The Soviet military was based on universal male conscription. This meant every male was basically a soldier. But since the USSR was a multiethnic and multicultural empire, the quality of the materiél varied wildly.

  • The best conscripts came from Russian, Ukrainian and Belarusian boys, who usually were both intelligent, sufficiently educated, and reliable.
  • The boys from Baltic Republics and Jewish boys were intelligent and well educated, but extremely unreliable – USSR had annexed previously independent Baltic republics in 1940.
  • The boys from Siberia were badly educated and not too bright, but sufficiently reliable
  • The boys from the Islamic republics were both badly educated, not bright, and notoriously unreliable – they had a nasty tendency of tribalism.

Since the university students were exempted from the military, and the KGB and the nuclear forces skimmed the brightest boys of the remaining cohorts, the conscription service (two years in the army, three in the navy and air force) was very rudimentary. It was scaled by the learning ability of the least talented boys in the cohort.
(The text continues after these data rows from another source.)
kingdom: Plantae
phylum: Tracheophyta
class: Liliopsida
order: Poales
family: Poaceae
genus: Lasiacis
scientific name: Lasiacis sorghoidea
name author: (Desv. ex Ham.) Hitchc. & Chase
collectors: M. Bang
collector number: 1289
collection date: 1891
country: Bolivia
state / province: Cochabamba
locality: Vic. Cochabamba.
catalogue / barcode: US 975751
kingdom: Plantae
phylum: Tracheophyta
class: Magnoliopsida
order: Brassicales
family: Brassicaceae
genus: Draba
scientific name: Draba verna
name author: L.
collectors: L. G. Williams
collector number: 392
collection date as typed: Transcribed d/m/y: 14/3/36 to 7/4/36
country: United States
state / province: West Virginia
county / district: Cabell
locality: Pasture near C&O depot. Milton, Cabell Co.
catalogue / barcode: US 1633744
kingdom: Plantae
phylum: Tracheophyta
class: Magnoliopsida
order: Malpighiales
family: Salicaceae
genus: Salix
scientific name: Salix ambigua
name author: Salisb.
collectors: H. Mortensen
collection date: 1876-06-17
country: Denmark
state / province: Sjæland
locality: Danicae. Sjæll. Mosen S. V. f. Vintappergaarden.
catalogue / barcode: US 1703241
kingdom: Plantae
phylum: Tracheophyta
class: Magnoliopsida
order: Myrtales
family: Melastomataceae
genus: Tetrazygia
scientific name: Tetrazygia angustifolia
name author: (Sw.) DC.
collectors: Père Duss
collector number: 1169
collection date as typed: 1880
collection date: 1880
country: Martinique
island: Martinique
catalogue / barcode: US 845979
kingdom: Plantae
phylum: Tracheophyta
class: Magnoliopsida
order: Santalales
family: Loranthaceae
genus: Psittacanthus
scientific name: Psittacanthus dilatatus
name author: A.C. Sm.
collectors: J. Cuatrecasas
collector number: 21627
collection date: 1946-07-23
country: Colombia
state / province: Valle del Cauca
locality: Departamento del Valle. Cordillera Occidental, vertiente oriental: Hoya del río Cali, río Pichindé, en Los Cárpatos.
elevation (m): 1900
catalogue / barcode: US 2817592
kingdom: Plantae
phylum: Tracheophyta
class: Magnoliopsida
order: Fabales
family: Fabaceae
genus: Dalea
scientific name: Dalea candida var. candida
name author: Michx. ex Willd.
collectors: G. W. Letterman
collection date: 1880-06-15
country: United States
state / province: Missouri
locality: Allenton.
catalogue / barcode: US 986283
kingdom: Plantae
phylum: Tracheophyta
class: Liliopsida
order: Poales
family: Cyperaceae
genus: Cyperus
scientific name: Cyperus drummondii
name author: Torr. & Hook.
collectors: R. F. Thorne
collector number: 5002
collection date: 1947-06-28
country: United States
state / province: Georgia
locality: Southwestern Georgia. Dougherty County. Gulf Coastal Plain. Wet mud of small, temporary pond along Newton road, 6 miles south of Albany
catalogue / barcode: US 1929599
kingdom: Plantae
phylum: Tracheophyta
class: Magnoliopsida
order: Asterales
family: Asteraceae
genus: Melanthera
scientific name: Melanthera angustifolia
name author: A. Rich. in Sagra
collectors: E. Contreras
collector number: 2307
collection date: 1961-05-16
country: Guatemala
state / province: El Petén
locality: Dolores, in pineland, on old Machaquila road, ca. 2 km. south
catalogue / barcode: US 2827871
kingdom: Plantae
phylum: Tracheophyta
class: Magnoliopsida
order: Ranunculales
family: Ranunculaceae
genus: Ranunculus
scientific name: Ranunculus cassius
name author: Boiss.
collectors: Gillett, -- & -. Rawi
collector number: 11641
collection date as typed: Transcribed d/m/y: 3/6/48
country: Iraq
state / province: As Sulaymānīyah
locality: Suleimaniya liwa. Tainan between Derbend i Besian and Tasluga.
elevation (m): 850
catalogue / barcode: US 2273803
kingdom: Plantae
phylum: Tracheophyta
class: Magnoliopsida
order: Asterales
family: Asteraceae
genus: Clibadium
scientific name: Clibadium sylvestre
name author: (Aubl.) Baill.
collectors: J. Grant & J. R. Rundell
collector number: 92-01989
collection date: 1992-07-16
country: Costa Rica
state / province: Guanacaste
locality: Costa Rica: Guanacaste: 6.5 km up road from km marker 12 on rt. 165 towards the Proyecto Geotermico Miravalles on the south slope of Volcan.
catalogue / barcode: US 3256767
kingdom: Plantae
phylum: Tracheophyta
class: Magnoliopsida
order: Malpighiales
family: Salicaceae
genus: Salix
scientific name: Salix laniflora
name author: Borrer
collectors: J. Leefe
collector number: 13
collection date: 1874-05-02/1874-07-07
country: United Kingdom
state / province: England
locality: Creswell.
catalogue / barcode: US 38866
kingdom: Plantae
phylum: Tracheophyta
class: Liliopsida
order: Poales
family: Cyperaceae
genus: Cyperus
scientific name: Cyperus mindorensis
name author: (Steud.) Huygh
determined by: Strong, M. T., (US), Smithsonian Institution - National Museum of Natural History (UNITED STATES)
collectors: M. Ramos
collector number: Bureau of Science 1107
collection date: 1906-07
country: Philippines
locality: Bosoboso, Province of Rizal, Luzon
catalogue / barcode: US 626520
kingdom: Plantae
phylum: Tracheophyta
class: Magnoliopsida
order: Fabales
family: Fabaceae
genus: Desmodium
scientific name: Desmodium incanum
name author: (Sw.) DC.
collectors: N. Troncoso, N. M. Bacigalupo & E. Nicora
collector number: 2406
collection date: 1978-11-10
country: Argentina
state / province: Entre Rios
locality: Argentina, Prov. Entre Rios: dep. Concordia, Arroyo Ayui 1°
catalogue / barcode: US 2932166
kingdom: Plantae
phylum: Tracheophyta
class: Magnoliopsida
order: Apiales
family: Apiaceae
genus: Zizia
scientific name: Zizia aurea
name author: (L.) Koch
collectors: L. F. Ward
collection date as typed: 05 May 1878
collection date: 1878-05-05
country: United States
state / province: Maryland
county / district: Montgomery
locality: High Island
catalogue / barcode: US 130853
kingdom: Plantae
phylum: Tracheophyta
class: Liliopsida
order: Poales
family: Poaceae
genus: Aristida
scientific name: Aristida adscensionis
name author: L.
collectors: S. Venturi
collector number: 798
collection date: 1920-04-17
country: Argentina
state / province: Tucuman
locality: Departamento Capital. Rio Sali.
The discipline was “brutal but optional” – it was more like bullying the conscripts to act rather than organizing them.

The downward spin of the Red Army started in 1967. The last starshinas who had served in the WW2 and had experience, retired, and conscription was extended also to convicts and criminals. They brought the prison culture with them, and the brutal tradition of abuse, dedovshchina.

The Red Army was a force armed and trained for one single purpose – assault. The Russians have never known how to defend and delay – only attack – and the Red Army reflected that. The Red Army had humongous numbers of tanks, field artillery and rockets, and their tactics reflected the obsession to attack at any cost and the cult of the offensive.

The Russian equipment and weapons were crude and poor quality compared to their Western counterparts, but adequate. The usual phrase in the Finnish military was that Russian stuff is cheap to purchase but expensive to own – they were designed to be disposable and expendable, and when used in the Western way, their maintenance costs were high. This is why the FinnAF turned down MiG-23, and insisted instead the older MiG-21bis, as it was known to be reliable.

Why ‘yes’? The Russian tactics were crude, predictable – and cruel. The human wave attacks, which were encountered already in the WW1, were still in use, but now supported with tanks, artillery, rocketry, and air force.

The Soviets saw the air force as flying artillery, and all aerial combat happened in the low altitudes. The formations were designed to fight as singular instances until their manpower had decreased sufficiently low, and then they were withdrawn and replaced with fresh formations.

One thing which the Soviets – and Russians – have never mastered, is logistics. The Red Army lived always on shoestring budget. Since the USSR always favoured numbers over quality, the size of the conscript army was humongous, and it meant there were way less resources for a single fighter than in the Western armies – and it showed both in training and equipment.

But also the medical logistics were rudimentary, and the best a wouned soldier could hope for was enough vodka and amputation of the wounded limb. No similar medevac procedures and field hospitals as in the Western militaries.

Why ‘no’? Because such humongous armies can really produce results, thanks to the Lanchester’s Laws. Quantity is quality on itself, and even crude and rudimentary tactics can overwhelm a smaller, better armed, and better trained opponent.

Soviet tanks were perhaps not the bleeding edge, but they did their work. Soviet artillery has always been good. Soviet aircraft were perhaps no match for the Western ones, but they fulfilled their purpose and they worked.